Work task
Print the passage on feature extraction and SExtractor word for word, from "We consider three" to "the computation stops.".

Passage shown
3.2.4 Feature Extraction
Computation of the pattern spectrum and associated values: Once the regions probably containing an object have been detected, the procedure enters its feature extraction phase. Firstly, each region in the image has to be properly isolated and centered in a local neighborhood image, to be computed its closing pattern spectrum and associated measures of average size and roughness. In order to minimize border effects on the computation, we pad the region with the mean value of the entire original image.
We consider three different families of 3-dimensional structuring elements, associated to the non-planar digital disks of increasingly radius according to the city-block, euclidean, and chessboard distances, which consist respectively in a pyramid, semi-sphere and cube digital approximation. The parameterization for the granulometry is thus the digital disk radius. In fact the average size attribute may be seen as the object average radius according to the respective metric [4].
As we discussed in section 3.1, the largest radius L should correspond to the closing that removes the object, when the sequence of closings should terminate. We determine L by means of a homogeneity criterion, namely, the gray-level standard deviation of each closed image based on the volume of the image at each iteration, and then select a range [0.00001,0.00006] beyond which the computation stops.
4 Experimental Results
In this section we present and comment some results we have obtained from the application of the proposed method. We compare our segmentation results with the ones from SExtractor, a software package for astronomical imaging.
4.1 SExtractor Overview
SExtractor is a software particularly oriented toward reduction of large scale galaxy-survey data [3]. One of its main purposes is the deblending of overlapping extended astronomical objects. The complete analysis of the image is done in many steps. This modularity enables one to implement his parameters, such as: frame buffer, magnitude threshold, connectivity, and others.

Data listing
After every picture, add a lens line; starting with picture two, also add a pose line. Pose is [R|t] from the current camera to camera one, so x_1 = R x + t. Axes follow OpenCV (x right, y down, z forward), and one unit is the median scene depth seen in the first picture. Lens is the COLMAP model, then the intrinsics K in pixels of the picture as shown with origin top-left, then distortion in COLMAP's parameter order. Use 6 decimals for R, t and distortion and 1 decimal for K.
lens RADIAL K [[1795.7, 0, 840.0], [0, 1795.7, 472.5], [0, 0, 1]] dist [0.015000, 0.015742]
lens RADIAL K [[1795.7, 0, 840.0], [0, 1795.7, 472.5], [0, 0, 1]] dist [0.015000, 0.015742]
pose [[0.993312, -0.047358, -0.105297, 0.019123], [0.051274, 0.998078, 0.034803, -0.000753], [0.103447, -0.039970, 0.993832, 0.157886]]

* * *

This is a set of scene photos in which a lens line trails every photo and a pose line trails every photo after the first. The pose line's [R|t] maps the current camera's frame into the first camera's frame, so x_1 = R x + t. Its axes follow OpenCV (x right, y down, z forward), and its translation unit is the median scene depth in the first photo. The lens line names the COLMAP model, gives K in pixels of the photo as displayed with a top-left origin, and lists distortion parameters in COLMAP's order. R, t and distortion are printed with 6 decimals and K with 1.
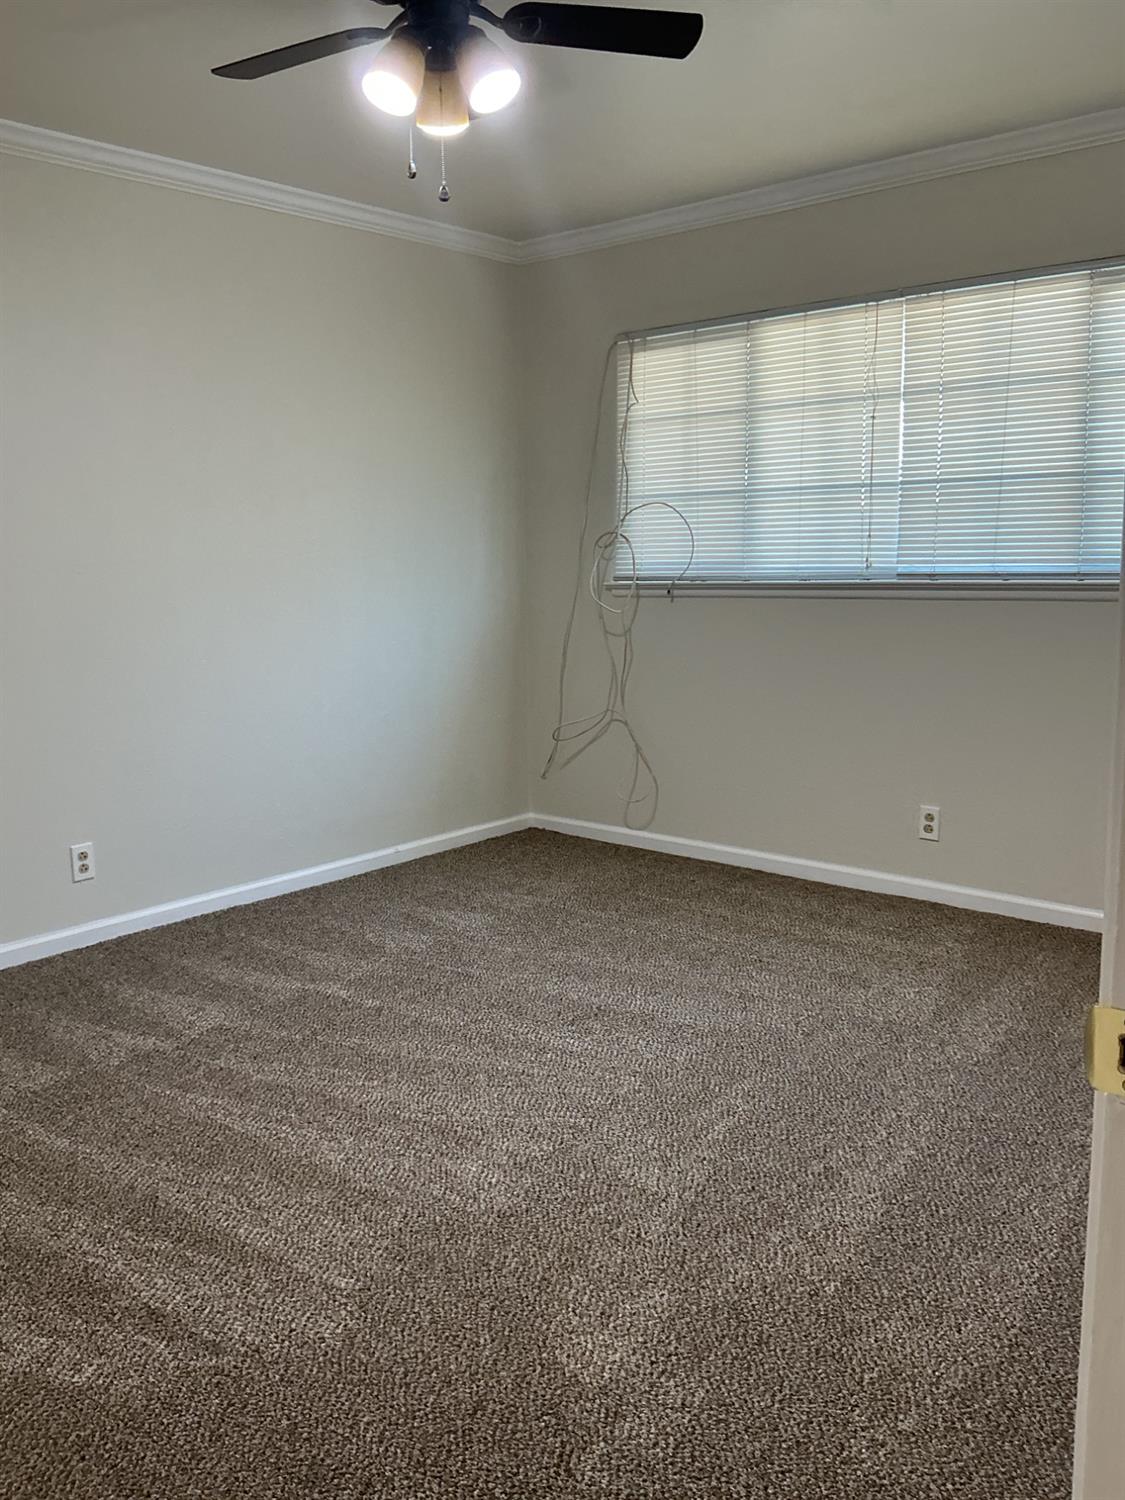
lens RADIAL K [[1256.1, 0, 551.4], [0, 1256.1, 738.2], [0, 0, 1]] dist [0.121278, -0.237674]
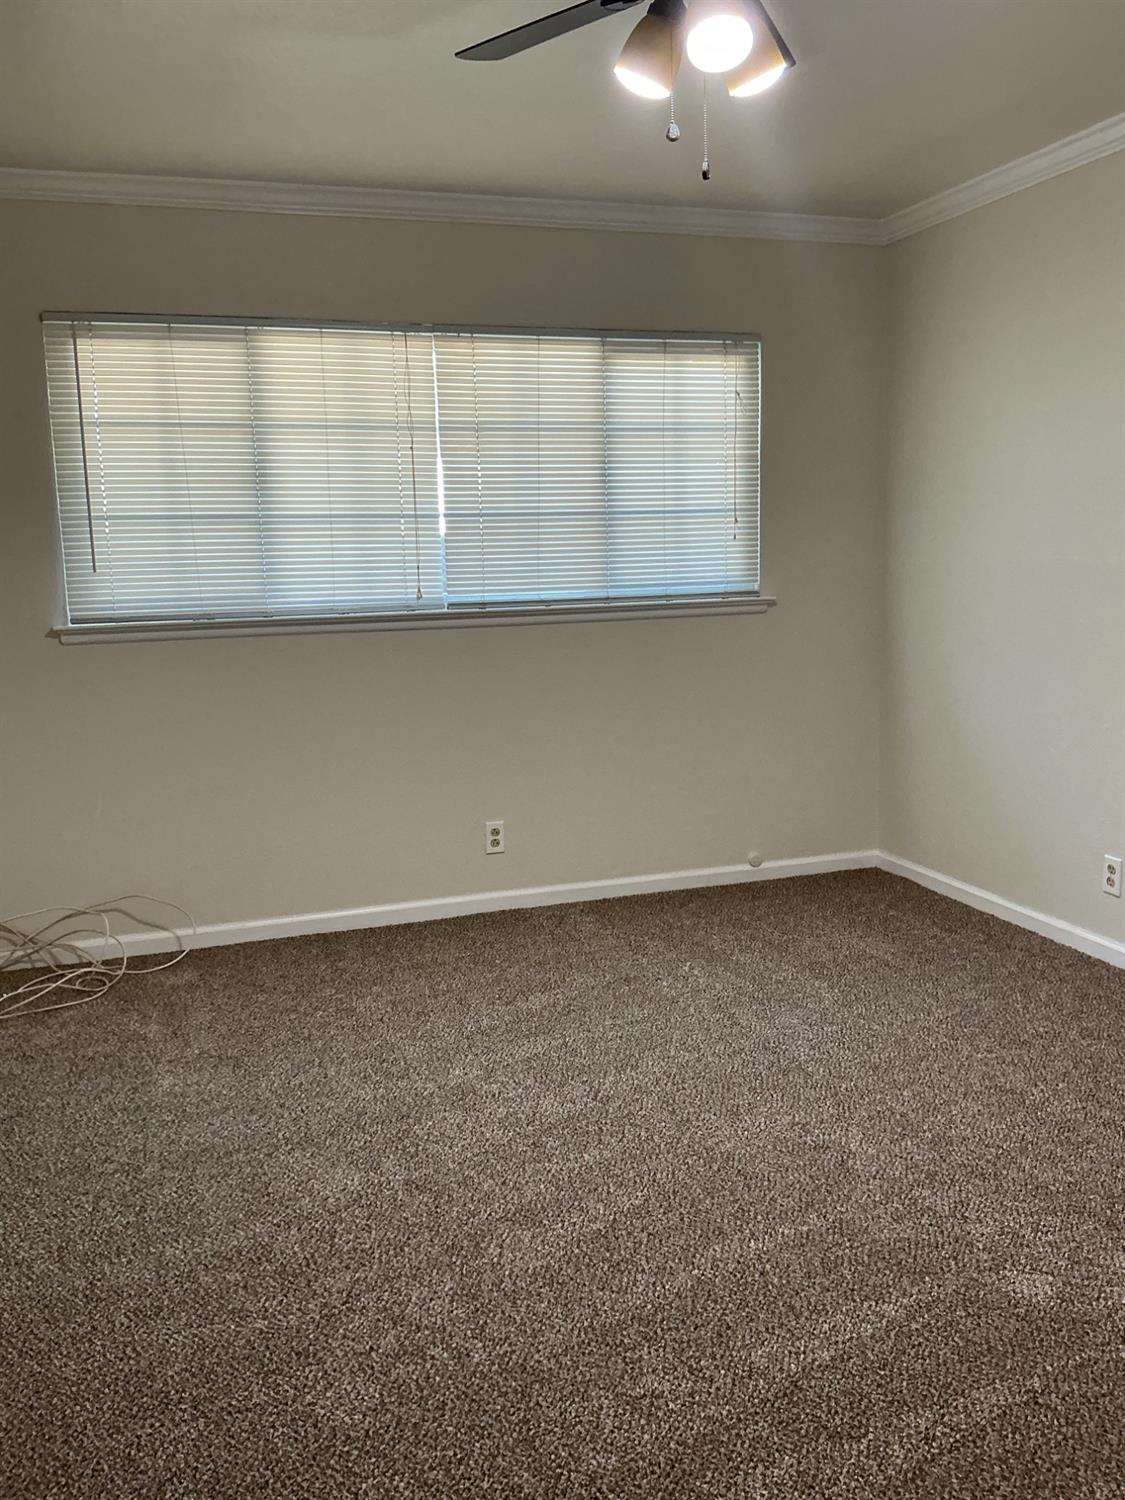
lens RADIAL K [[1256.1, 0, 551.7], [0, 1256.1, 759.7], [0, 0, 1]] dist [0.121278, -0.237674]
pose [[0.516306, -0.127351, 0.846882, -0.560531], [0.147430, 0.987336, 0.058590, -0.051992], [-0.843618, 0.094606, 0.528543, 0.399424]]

...

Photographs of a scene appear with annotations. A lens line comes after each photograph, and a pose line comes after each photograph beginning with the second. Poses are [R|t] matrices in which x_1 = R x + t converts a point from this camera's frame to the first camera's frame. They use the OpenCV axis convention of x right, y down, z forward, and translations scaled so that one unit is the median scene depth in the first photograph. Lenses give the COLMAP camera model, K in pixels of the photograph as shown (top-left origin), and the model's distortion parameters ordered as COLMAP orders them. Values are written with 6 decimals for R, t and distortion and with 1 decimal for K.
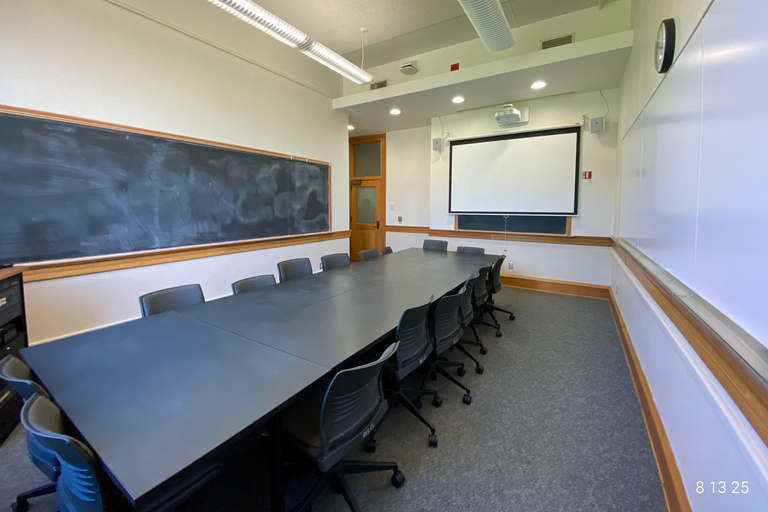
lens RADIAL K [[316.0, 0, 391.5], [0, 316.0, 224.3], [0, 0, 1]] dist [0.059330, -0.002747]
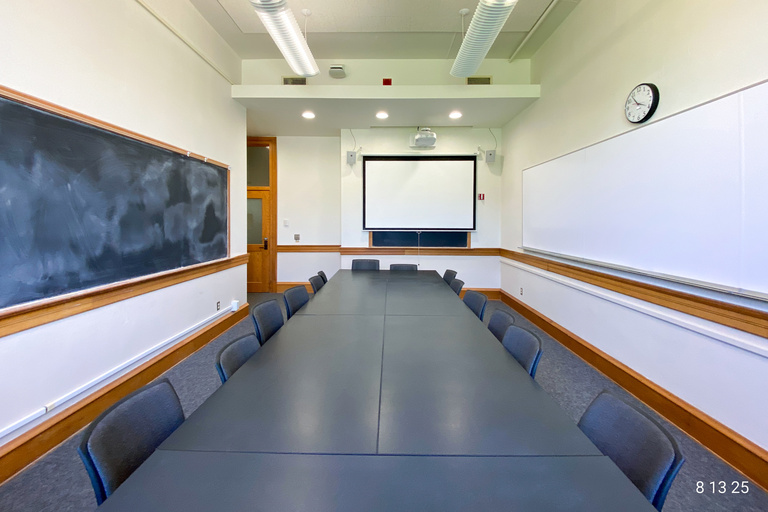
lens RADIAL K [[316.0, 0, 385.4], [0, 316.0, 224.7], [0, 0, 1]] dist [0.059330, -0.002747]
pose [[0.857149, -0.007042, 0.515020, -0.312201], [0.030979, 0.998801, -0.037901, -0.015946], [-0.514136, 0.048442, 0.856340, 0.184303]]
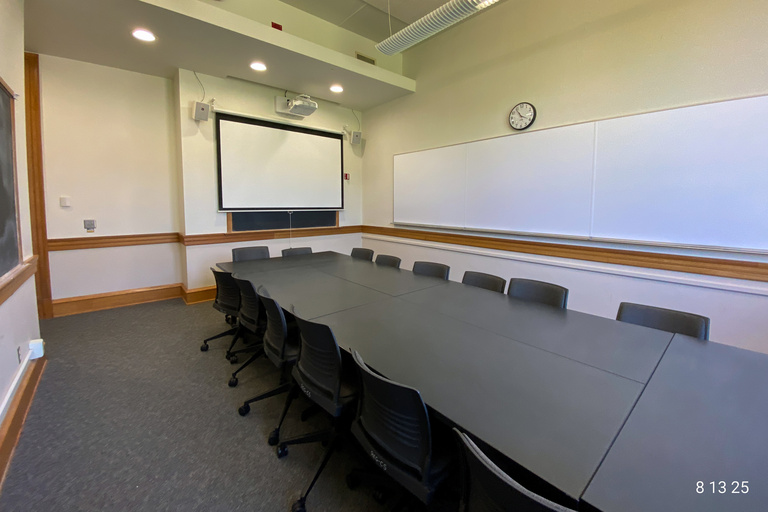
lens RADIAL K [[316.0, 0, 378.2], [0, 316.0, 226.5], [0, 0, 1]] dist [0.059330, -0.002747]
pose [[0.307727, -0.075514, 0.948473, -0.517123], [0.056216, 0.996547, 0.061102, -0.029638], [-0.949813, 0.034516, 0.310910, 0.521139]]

Answer to the problem
We consider three different families of 3-dimensional structuring elements, associated to the non-planar digital disks of increasingly radius according to the city-block, euclidean, and chessboard distances, which consist respectively in a pyramid, semi-sphere and cube digital approximation. The parameterization for the granulometry is thus the digital disk radius. In fact the average size attribute may be seen as the object average radius according to the respective metric [4].
As we discussed in section 3.1, the largest radius L should correspond to the closing that removes the object, when the sequence of closings should terminate. We determine L by means of a homogeneity criterion, namely, the gray-level standard deviation of each closed image based on the volume of the image at each iteration, and then select a range [0.00001,0.00006] beyond which the computation stops.